2班「小さなミスの続く後輩に対して叱れ」
 上司から後輩に静かに語りかけるように始まった。どうやって約束させるか、また、どこをミスしたのか自分で気づかせるなど、対処法の手助けを意識した寸劇だった。「次、期待してる」など、指摘するだけでなく励ますセリフも伺えた。

4班「飲みすぎて次の日、会議に半分遅刻した後輩に対して叱れ」
 遅刻してきた後輩を上司が飲みに誘い、次の日一緒に遅刻するという他の班と違って叱らないという新しい結果になった。「大事なのは仕事じゃない、上司も部下に弱みを見せるくらいじゃないと」。信頼関係を築く大切さを表した心温まる寸劇だった。

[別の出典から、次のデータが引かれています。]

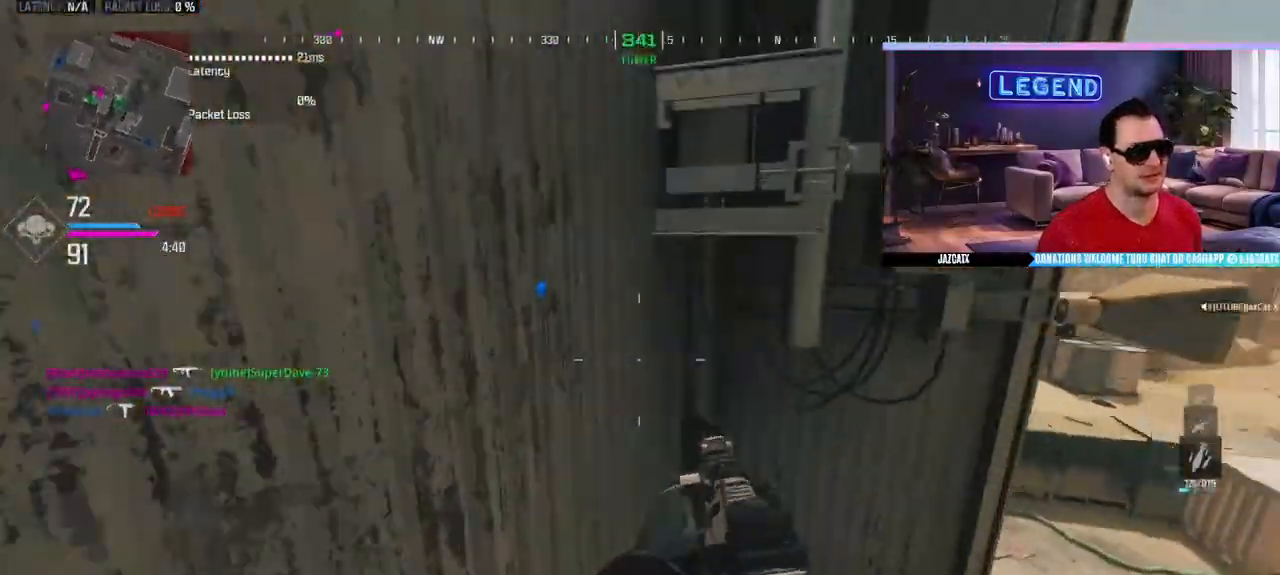
{"buttons": [], "left_stick": "down-left", "right_stick": "center", "events": [[33, "L3", "up"], [50, "SQUARE", "down"], [100, "left_stick", "down-left"], [233, "SQUARE", "up"]]}
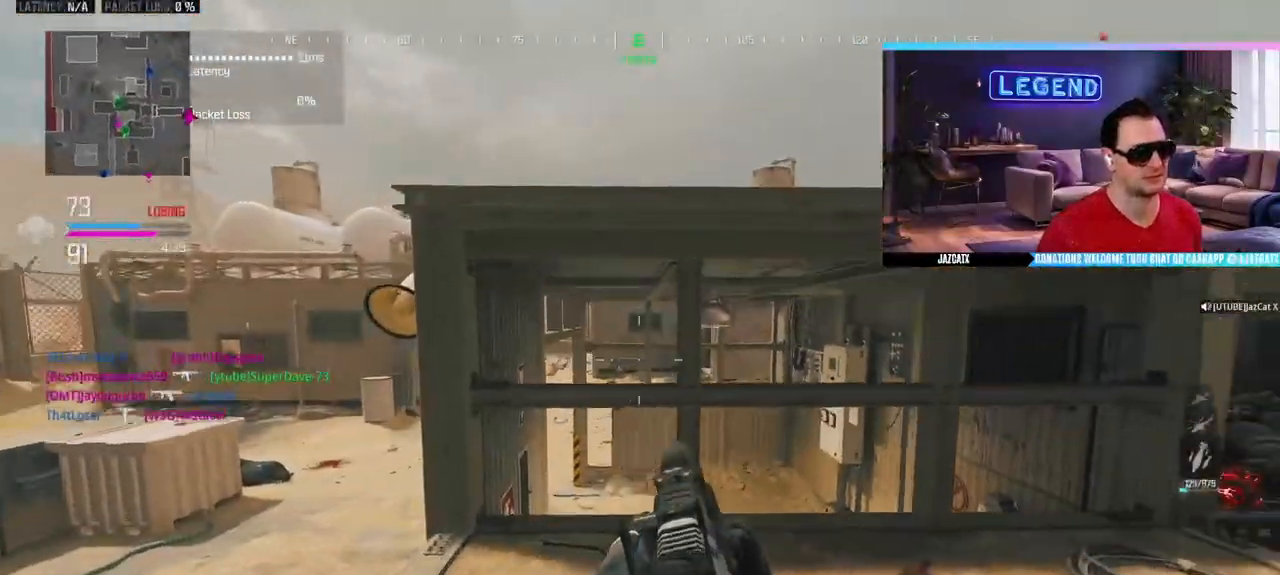
{"buttons": [], "left_stick": "center", "right_stick": "center", "events": [[117, "SQUARE", "down"], [200, "SQUARE", "up"], [267, "left_stick", "center"]]}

 どの班もドラマのワンシーンのような名演技っぷりで景色まで見えるほどリアルな演出だった。時にしんみりと、時に笑いを入れながら叱る姿は現実と変わらない。シチュエーションを通し叱る難しさが改めて身にしみた。

ロールプレイングも現実と変わらない

叱ることについて考え直す機会となった

 最後全体で気づきを共有した。「怖いことは怒ること、本当の意味で叱るとはどういうことなのかわかった」「ロールプレイングも現実と同じ、ミスや遅刻の背景を理解する大切さを学んだ」など、大人も学生も改めて叱ることについて考え直す機会が多かったようだ。叱りたくないし叱られたくない、それでも叱らなくてはならない時は必ず来る。そんな時自分がどう相手を思い成長させる叱り方をするのかこの企画を通して改めて叱ることについて考えさせられた。